His tail flicked hard, expression hardening, but he nodded tightly. “But you would need the clearance to do so, and you do not have it. Only those high-ranking officials on the ship can do such a thing.”

“And they’d be on the bridge, right? Someone who can shut it off must be.”

Again, he nodded stiffly. His eyes were wary.

“Describe them to me.”

“Cordelia…”

She stood up, cupping his face in her hands. “We can’t stay here waiting for someone to open that door and shoot us like fish in a barrel. I haven’t come this far to die like that. Have you?”

He sighed heavily, briefly closing his eyes. “I do not like this.”

“I know. You don’t have to like it. You just have to trust me.”

His eyes opened again, filled with an anguish she understood all too well.

“I’ll get the security system taken down, and the two of you will come meet me on the bridge. Yes?”

A muscle ticced in his jaw, but he nodded. “Yes,” he rasped.

“Tell me what they look like.”

And, however reluctantly, he did.
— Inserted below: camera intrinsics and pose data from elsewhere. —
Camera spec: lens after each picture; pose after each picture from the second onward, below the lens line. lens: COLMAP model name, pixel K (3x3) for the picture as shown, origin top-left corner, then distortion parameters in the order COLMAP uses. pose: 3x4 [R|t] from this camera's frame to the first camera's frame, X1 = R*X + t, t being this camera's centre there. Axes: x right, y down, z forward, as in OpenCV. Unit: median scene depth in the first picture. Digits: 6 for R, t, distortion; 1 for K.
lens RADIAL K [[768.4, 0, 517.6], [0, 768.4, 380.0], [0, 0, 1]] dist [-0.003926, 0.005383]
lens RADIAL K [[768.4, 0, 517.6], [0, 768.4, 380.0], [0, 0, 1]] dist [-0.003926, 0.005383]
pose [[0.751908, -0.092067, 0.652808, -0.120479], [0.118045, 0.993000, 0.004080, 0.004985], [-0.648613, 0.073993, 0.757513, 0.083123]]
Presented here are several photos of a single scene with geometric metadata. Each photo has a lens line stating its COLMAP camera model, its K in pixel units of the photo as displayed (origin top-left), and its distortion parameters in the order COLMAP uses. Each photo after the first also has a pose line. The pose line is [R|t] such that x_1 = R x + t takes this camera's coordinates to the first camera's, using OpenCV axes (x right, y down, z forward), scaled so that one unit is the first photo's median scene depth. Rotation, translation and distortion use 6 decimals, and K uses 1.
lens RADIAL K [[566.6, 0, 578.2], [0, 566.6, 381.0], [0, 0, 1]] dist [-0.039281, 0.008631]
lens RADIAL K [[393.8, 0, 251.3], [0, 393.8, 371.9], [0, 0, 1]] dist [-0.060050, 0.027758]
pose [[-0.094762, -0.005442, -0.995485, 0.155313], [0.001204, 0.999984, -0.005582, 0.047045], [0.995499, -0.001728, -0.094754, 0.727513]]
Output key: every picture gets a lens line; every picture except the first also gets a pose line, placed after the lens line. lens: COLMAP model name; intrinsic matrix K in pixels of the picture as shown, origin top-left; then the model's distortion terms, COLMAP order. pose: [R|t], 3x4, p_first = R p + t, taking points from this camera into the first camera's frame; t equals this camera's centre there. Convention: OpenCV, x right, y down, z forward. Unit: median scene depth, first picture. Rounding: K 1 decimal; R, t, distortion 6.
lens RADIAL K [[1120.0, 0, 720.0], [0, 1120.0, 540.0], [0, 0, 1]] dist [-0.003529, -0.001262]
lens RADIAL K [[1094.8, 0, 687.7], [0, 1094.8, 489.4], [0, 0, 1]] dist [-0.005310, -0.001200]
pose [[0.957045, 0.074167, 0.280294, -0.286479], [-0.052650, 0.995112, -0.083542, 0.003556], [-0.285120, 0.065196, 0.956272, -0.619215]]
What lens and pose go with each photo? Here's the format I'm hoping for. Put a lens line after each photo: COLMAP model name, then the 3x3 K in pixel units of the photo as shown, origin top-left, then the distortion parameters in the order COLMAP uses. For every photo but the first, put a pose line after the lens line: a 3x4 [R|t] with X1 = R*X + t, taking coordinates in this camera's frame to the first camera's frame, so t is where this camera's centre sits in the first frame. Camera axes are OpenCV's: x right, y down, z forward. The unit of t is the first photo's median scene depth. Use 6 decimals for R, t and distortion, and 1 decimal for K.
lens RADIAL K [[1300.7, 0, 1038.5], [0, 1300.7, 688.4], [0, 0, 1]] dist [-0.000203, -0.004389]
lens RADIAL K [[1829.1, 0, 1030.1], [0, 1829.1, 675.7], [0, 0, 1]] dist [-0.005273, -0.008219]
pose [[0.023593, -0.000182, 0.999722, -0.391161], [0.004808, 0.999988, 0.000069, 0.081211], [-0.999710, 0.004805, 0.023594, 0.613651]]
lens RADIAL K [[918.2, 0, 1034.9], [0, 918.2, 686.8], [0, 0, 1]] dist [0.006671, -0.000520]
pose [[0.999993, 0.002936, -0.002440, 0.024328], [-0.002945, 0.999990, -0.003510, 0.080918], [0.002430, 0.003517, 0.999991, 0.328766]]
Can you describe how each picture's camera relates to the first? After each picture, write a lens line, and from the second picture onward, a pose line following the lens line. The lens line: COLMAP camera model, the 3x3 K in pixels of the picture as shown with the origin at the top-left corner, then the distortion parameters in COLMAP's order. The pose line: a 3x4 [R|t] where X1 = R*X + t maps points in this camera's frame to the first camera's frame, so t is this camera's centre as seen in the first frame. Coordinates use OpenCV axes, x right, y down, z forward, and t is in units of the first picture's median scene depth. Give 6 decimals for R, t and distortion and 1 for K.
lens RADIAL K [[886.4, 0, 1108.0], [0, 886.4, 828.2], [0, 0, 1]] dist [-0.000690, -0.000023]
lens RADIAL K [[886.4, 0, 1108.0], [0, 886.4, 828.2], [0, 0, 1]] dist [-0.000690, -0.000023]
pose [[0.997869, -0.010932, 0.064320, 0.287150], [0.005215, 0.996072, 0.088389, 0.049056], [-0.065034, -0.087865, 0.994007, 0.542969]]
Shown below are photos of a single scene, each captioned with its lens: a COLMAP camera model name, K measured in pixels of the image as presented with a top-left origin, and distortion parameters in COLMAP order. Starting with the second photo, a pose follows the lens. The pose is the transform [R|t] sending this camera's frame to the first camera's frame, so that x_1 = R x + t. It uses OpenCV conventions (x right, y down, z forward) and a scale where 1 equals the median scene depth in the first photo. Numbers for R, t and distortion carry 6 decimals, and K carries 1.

She kissed him hard, ignoring the way Thalen cleared his throat, and lingered with her lips a hairsbreadth away.

“Iwillcome for you,” he murmured.

“I know.”

“Take this.”

She looked down at the object he was pressing into her hand. The armor disruptor.

“Rentir, I can’t?—”

“You must. Please. I cannot bear the thought of you without it.”

Her throat tight, she stowed the puck in the pocket of her jacket. “See you soon.” She dropped to her knees and crawled into the service tunnel.

Cordelia’s jaw ached from carrying her blaster between her teeth, but if she tried to tuck it anywhere else, it clanked damningly loudly against the metal walls of the service shaft. As it was, her shoulders and hips barely fit, dragging with a softscraping noise she hoped wouldn’t draw any undue attention. She glanced down at the holomap over her wrist, then up at the shaft that would lead her to the right floor.

She’d been hoping for a gradual ramp-up, and that had clearly been wishful thinking. This was a sheer climb straight up. There was a seam running down one side of the shaft, just big enough to stick her fingers into. She tore off her gloves and stuffed them into her pockets, then wormed her way into the shaft. Claustrophobia pressed in on her, making her vision waver momentarily, but she forced herself to breathe deep.

The shaft was at least wider than the horizontal section had been, giving her the little bit of room she needed to leverage her weight. Hand over hand, she used the crack to pull herself up a few inches at a time, forcing herself not to think about how far the drop was as she approached the top.